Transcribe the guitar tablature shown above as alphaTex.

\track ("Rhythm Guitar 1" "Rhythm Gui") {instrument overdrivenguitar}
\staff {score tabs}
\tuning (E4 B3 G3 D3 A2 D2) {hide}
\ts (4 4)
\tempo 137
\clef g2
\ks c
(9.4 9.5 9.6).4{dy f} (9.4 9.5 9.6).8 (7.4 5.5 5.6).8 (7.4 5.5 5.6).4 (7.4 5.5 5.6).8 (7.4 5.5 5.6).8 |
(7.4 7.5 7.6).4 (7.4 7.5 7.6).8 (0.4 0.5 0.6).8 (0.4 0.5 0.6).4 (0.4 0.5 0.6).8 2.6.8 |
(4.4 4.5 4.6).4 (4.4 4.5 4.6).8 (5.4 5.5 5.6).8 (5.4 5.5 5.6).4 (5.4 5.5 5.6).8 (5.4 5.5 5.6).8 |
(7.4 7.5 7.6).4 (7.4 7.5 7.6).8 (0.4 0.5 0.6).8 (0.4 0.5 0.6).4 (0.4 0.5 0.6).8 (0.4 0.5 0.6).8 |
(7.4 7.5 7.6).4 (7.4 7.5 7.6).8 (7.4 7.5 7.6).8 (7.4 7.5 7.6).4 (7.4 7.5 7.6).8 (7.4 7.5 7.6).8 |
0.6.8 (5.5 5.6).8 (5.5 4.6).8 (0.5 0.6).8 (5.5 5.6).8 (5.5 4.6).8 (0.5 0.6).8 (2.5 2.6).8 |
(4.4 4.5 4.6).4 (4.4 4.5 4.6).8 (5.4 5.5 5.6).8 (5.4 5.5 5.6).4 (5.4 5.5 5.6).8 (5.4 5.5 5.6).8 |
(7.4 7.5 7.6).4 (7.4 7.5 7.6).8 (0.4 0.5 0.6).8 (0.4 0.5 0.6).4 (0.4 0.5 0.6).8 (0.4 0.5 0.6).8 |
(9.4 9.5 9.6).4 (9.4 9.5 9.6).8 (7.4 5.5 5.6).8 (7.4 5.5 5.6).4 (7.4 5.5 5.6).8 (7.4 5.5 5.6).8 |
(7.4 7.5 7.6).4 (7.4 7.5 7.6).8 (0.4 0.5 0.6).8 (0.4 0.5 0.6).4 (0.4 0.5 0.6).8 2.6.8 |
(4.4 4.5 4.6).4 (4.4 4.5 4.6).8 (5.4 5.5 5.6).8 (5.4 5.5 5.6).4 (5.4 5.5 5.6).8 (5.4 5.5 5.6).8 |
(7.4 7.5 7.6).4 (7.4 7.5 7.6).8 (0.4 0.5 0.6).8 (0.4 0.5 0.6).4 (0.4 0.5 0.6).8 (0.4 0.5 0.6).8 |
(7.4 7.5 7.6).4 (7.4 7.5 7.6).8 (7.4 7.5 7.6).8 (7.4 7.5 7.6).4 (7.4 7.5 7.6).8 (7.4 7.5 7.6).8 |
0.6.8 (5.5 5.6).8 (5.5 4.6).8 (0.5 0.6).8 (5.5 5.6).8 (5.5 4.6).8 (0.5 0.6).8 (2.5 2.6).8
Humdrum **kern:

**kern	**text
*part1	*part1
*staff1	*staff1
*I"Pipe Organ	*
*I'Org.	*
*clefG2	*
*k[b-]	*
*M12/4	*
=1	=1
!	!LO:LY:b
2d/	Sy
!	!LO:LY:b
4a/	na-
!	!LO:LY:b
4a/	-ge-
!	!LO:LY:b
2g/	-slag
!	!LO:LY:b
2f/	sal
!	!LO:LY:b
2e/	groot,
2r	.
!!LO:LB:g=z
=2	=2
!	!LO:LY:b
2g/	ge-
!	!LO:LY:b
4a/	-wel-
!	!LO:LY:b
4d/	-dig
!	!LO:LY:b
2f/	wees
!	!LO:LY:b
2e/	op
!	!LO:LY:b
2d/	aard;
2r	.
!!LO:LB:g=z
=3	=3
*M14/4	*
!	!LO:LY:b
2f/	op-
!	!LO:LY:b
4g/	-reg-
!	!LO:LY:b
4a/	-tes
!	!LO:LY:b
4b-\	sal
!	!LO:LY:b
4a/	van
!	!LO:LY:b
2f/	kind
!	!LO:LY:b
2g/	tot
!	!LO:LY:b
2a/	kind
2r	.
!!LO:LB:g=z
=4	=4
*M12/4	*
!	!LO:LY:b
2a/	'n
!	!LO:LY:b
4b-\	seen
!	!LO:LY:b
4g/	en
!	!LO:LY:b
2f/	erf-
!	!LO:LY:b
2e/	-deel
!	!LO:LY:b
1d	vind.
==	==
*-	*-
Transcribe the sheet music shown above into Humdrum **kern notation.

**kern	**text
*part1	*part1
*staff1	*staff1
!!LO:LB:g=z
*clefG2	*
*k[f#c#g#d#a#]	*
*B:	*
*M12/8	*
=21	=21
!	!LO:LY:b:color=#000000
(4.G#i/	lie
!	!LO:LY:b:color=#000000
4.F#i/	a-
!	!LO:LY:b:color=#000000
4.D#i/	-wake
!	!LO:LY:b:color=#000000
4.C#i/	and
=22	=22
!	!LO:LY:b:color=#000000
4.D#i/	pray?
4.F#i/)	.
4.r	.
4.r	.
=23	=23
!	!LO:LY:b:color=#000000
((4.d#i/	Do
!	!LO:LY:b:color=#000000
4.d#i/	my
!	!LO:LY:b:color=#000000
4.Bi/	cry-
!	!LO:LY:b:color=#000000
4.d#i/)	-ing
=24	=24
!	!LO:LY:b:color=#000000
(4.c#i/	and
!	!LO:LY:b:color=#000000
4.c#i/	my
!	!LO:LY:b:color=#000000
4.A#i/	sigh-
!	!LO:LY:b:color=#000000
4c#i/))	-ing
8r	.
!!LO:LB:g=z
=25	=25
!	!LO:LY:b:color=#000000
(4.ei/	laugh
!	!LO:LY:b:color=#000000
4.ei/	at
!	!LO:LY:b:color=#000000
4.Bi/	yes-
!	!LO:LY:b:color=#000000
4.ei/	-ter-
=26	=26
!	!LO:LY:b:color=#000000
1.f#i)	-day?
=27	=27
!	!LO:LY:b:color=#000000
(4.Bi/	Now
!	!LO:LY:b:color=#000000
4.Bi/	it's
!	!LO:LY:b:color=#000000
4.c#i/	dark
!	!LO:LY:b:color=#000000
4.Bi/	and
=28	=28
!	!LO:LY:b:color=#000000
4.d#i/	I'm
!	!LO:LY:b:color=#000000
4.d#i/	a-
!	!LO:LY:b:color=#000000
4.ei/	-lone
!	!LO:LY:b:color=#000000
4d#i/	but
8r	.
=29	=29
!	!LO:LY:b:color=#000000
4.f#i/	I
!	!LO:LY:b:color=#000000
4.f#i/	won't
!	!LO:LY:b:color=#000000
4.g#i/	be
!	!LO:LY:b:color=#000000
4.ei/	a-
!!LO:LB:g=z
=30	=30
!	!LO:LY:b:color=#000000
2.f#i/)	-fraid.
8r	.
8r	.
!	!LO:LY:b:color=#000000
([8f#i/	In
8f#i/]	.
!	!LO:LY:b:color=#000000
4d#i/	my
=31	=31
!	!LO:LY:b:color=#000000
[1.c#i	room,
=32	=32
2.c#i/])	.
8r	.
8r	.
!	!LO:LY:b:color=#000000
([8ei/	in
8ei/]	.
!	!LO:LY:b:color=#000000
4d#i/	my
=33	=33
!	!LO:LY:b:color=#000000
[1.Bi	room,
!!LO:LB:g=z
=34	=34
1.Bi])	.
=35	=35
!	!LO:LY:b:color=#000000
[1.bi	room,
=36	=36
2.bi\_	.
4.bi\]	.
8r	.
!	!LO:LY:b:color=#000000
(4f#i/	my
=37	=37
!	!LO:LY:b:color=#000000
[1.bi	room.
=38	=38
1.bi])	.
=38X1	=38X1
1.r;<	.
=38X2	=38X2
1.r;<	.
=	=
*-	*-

Set task: Locate each line in the entries above that contains the string "Humdrum", and copy those lines. Matching is case-sensitive.

Full output:
Humdrum **kern:
Transcribe the sheet music shown above into Humdrum **kern notation.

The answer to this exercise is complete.